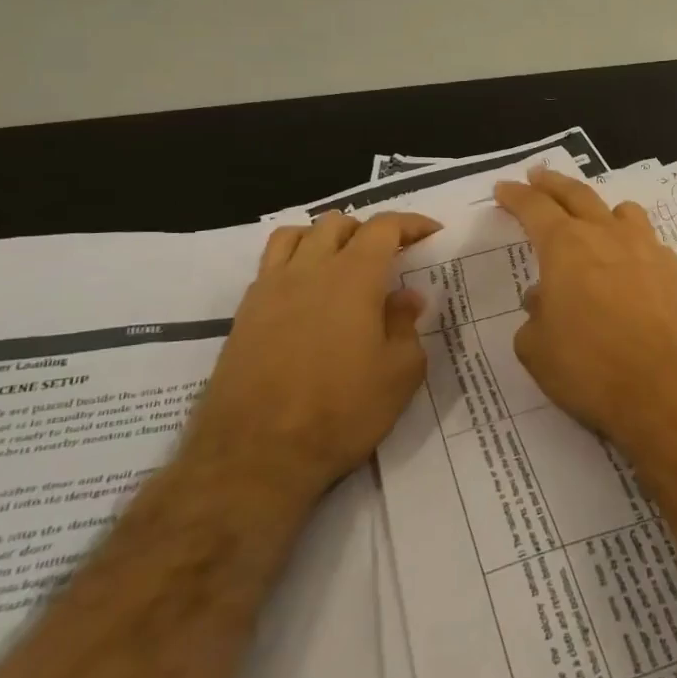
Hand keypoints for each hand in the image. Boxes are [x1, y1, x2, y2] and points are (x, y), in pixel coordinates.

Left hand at [188, 211, 440, 496]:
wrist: (256, 454)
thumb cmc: (342, 411)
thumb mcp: (399, 373)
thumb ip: (406, 326)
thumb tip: (406, 297)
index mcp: (354, 277)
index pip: (384, 227)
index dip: (411, 223)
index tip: (431, 232)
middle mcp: (309, 270)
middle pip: (338, 223)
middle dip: (368, 230)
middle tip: (389, 255)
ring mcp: (271, 289)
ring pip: (296, 235)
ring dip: (325, 237)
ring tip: (342, 262)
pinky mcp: (245, 313)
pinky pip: (270, 265)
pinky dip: (294, 261)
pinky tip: (306, 293)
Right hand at [493, 169, 676, 453]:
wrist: (675, 390)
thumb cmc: (593, 369)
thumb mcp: (538, 351)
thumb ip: (535, 318)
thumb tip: (544, 300)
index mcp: (566, 246)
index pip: (535, 208)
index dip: (516, 196)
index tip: (504, 188)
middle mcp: (608, 236)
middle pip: (578, 195)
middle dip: (553, 184)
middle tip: (538, 176)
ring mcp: (649, 251)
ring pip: (622, 212)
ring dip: (600, 209)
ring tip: (592, 217)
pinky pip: (648, 243)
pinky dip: (631, 244)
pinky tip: (629, 266)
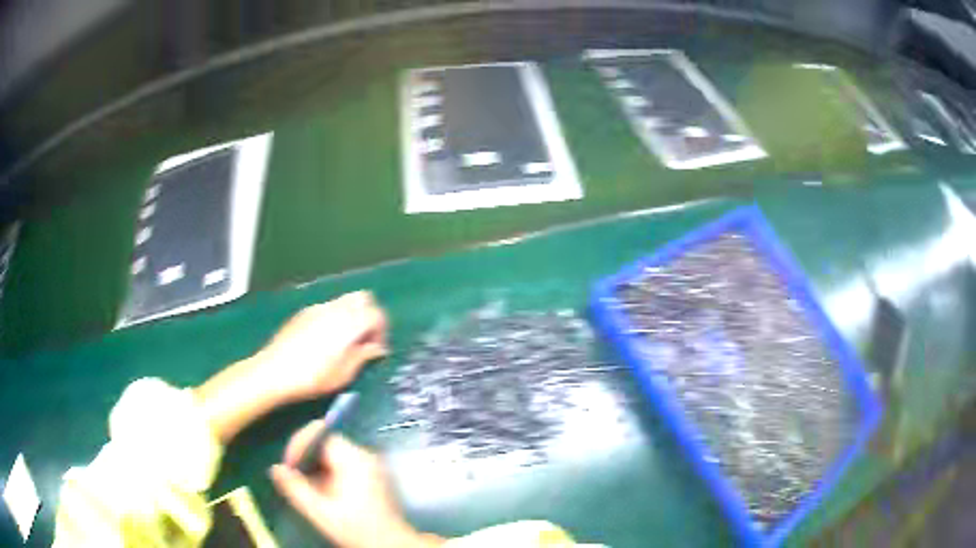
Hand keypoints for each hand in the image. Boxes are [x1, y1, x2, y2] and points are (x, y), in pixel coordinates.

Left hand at [260, 291, 387, 401]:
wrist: (274, 371)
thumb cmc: (313, 378)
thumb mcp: (343, 374)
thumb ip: (363, 356)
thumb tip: (377, 348)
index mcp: (349, 324)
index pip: (377, 314)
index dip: (382, 330)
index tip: (377, 348)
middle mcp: (335, 309)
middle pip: (363, 297)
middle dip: (369, 314)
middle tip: (366, 338)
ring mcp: (318, 307)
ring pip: (344, 300)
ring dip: (352, 315)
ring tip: (346, 340)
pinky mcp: (304, 312)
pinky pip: (328, 307)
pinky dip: (335, 316)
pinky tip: (326, 339)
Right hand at [270, 424, 442, 547]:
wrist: (392, 545)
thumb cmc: (357, 529)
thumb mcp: (321, 512)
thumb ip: (295, 489)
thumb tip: (275, 469)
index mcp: (354, 459)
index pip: (321, 434)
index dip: (299, 445)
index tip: (288, 466)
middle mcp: (365, 456)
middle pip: (327, 443)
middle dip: (306, 457)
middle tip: (293, 477)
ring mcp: (372, 466)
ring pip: (335, 454)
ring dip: (316, 467)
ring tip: (306, 487)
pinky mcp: (374, 476)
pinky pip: (345, 464)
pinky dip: (329, 473)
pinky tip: (323, 493)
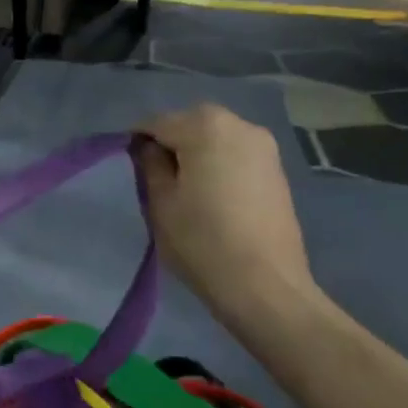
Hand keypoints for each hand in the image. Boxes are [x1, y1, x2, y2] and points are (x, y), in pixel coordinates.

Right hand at [133, 104, 316, 326]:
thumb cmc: (202, 241)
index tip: (130, 167)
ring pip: (216, 137)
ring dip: (196, 152)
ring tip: (184, 187)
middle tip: (156, 177)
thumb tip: (149, 148)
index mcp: (205, 127)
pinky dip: (219, 163)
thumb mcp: (161, 202)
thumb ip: (151, 165)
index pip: (157, 122)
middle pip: (191, 123)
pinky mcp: (277, 169)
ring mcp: (264, 146)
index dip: (138, 142)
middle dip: (171, 142)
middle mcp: (239, 124)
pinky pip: (236, 154)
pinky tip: (212, 194)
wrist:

************

* _Instructions for the task_:
For this exercise, transcribe the entries above exactly, without any pictures.

* _Response_:
Hand keypoints for each hand in the image. Boxes are [x1, y1, x2, y2] and points are (x, y), in pixel coordinates.

Left hand at [188, 211, 440, 496]:
wrist: (256, 454)
thumb cmc: (342, 411)
thumb mcp: (399, 373)
thumb ip: (406, 326)
thumb tip: (406, 297)
index mcp: (354, 277)
index pip: (384, 227)
index dip: (411, 223)
index tip: (431, 232)
middle mcp: (309, 270)
middle pip: (338, 223)
middle dip: (368, 230)
middle tip: (389, 255)
ring mcp: (271, 289)
ring pip: (296, 235)
ring dip: (325, 237)
ring tip: (342, 262)
pinky mcp: (245, 313)
pinky pip: (270, 265)
pinky dip: (294, 261)
pinky tip: (306, 293)
Right hand at [493, 169, 676, 453]:
wrist: (675, 390)
thumb cmc: (593, 369)
thumb mcp: (538, 351)
thumb ip: (535, 318)
thumb tip: (544, 300)
index mcp: (566, 246)
index pip: (535, 208)
index dip: (516, 196)
index tip: (504, 188)
middle mcp: (608, 236)
middle pip: (578, 195)
middle dip: (553, 184)
middle tip: (538, 176)
ring mcp: (649, 251)
ring pip: (622, 212)
ring dip: (600, 209)
ring tip: (592, 217)
pinky pip: (648, 243)
pinky dip: (631, 244)
pinky tip: (629, 266)
Hand keypoints for each hand in the image. Boxes are [x1, y1, x2, y2] and points are (x, y), in pixel coordinates.

Left hand at [260, 291, 387, 401]:
wrist: (274, 371)
thumb cmc: (313, 378)
thumb mcp: (343, 374)
thumb ip: (363, 356)
thumb tip: (377, 348)
index mcp: (349, 324)
index pip: (377, 314)
index dip: (382, 330)
index tip: (377, 348)
middle mcp: (335, 309)
middle pip: (363, 297)
middle dip: (369, 314)
middle tip: (366, 338)
ring mcp: (318, 307)
ring pip: (344, 300)
ring dip: (352, 315)
ring tip: (346, 340)
pinky mcp: (304, 312)
pinky pip: (328, 307)
pinky dip: (335, 316)
pinky tip: (326, 339)
Right hand at [270, 424, 442, 547]:
wrist: (392, 545)
thumb cmc: (357, 529)
thumb mcp: (321, 512)
thumb ip: (295, 489)
thumb tip: (275, 469)
index mcp: (354, 459)
index pip: (321, 434)
index dip: (299, 445)
index tip: (288, 466)
middle mcp: (365, 456)
middle pip: (327, 443)
middle dip: (306, 457)
middle tip: (293, 477)
ring mcp: (372, 466)
ring pip: (335, 454)
ring dip: (316, 467)
ring tip: (306, 487)
pinky mcp: (374, 476)
pinky pip: (345, 464)
pinky dip: (329, 473)
pinky tip: (323, 493)
Hand keypoints for each hand in the image. Boxes are [x1, y1, x2, y2] and points are (x, y), in pixel coordinates.

Right hand at [133, 104, 316, 326]:
thumb cmc: (202, 241)
index tip: (130, 167)
ring pip: (216, 137)
ring dip: (196, 152)
ring tip: (184, 187)
middle tip: (156, 177)
thumb tip: (149, 148)
index mcp: (205, 127)
pinky dip: (219, 163)
thumb mcp: (161, 202)
thumb ip: (151, 165)
index pip: (157, 122)
middle pip: (191, 123)
pinky mcp: (277, 169)
ring mcp: (264, 146)
index dip: (138, 142)
middle dip: (171, 142)
middle mcp: (239, 124)
pinky pip: (236, 154)
pinky tip: (212, 194)
wrist:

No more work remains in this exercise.